• Dental Phobia Support

    Welcome! This is an online support group for anyone who is has a severe fear of the dentist or dental treatment. Please note that this is NOT a general dental problems or health anxiety forum! You can find a list of them here.

    Register now to access all the features of the forum.

Really upset and frightened.

M

Martha55

Well-known member
Joined
Jul 6, 2014
Messages
164
Location
USA
Since this past December I have had an extraction, a bridge and a root canal. Last week I had my appt. to finish up the bridge and to have a back molar extracted (dentist wanted to do another root canal but I just can't go through it again) and the minute I sat down in the chair I started shaking and panicking and just had to leave. My next appt. is the 19th of this month and here I sit with a toothache, needing to get this stupid molar extracted and I just feel traumatized by what I have already gone through. You would think since I have already had multiple procedures done that I would be better able to cope, instead I am getting worse!

My dentist warned me at my last appt. that this back molar would act up again and so he prescribed an antibiotic and told me to start taking it the minute my tooth started hurting again. For a week it was doing okay and then naturally today it has started hurting again. Of course it is a holiday weekend and that gives me several days to ruminate on my fear and misery.

I think one of my worst triggers is the chair, or rather lying back in it...the dentist hovering over me....being trapped, feeling dizzyish and sick to my stomach...ugh. My heart pounds so hard, my body stiffens and I feel like I am going to panic!

This dental fear simply overwhelms me, it gets so bad that I get to the point where I cannot think about anything else except for my upcoming appt. and what is going to happen to me.

The dentist offers sedation, but I am too fearful to use it. He prescribed valium, but I am too fearful to use it as well. I just white knuckle everything and I really think it just imprints fear into your brain.

I am 55 years old and feel pretty ashamed of myself. But the fear is overwhelming.
 
I'm sorry to hear you are suffering this fear, but I completely understand. A number of years ago, when I could not make myself go to the dentist, I used to often just sit and cry about the state of my teeth, and create all sorts of imaginary scenarios where a dentist would say they would have to cut away part of my jaw etc! The fear, and the fear of the unknown is very powerful, and you should not feel ashamed at all.

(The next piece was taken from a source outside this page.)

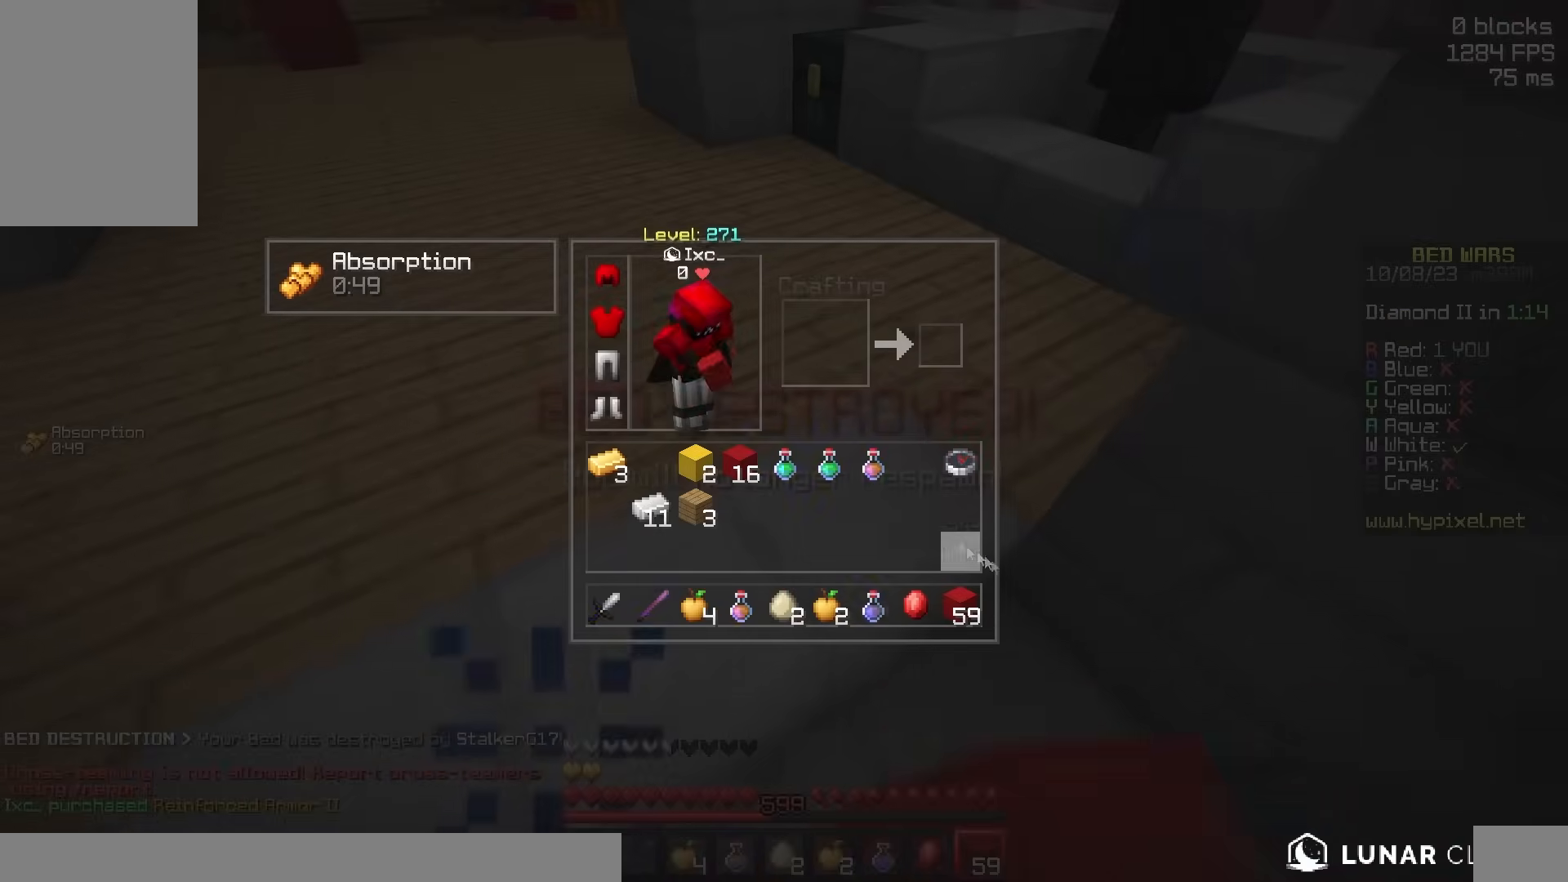
{"keys": [], "mouse": [], "events": []}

You've already been though a lot of treatment, so please try to feel proud of yourself for that :XXLhug:. An extraction is a difficult thought to face.... It just feels so permanent. I understand because I have a back molar that is grumbling, and my dentist says that it will need extracted in due course, when the grumbling no longer settles. At this point I cannot even imagine being able to even try to get it done like you did.

At the moment you can take the antibiotic which the entrust prescribed, and that should ease the pain for now. Could you perhaps try a very small dose of Valium some time before your next appointment, just to see how it makes you feel? I really hope you are able to find the bravery again which will make you go, because you have come so far. Is this the last treatment you need? Good luck :clover::clover::clover:
 
I wish I could give you a hug. Medication/sedation is there for those that need it. I had a tooth extraction under NO and yes, I felt pain but I didnt care at all :) A little secret, while under NO, I didnt want to leave the chair (and I was the one bawling her eyes out in the waiting room). Maybe you could go into more detail about why you dont want sedation and those of us who have had it canhelp alleviate some of those fears.
 
Hello and welcome.

you should definitely not feel ashamed, look how much you have already achieved on your journey thus far; believe me that takes courage, much Kudos and respect:respect::respect::respect:.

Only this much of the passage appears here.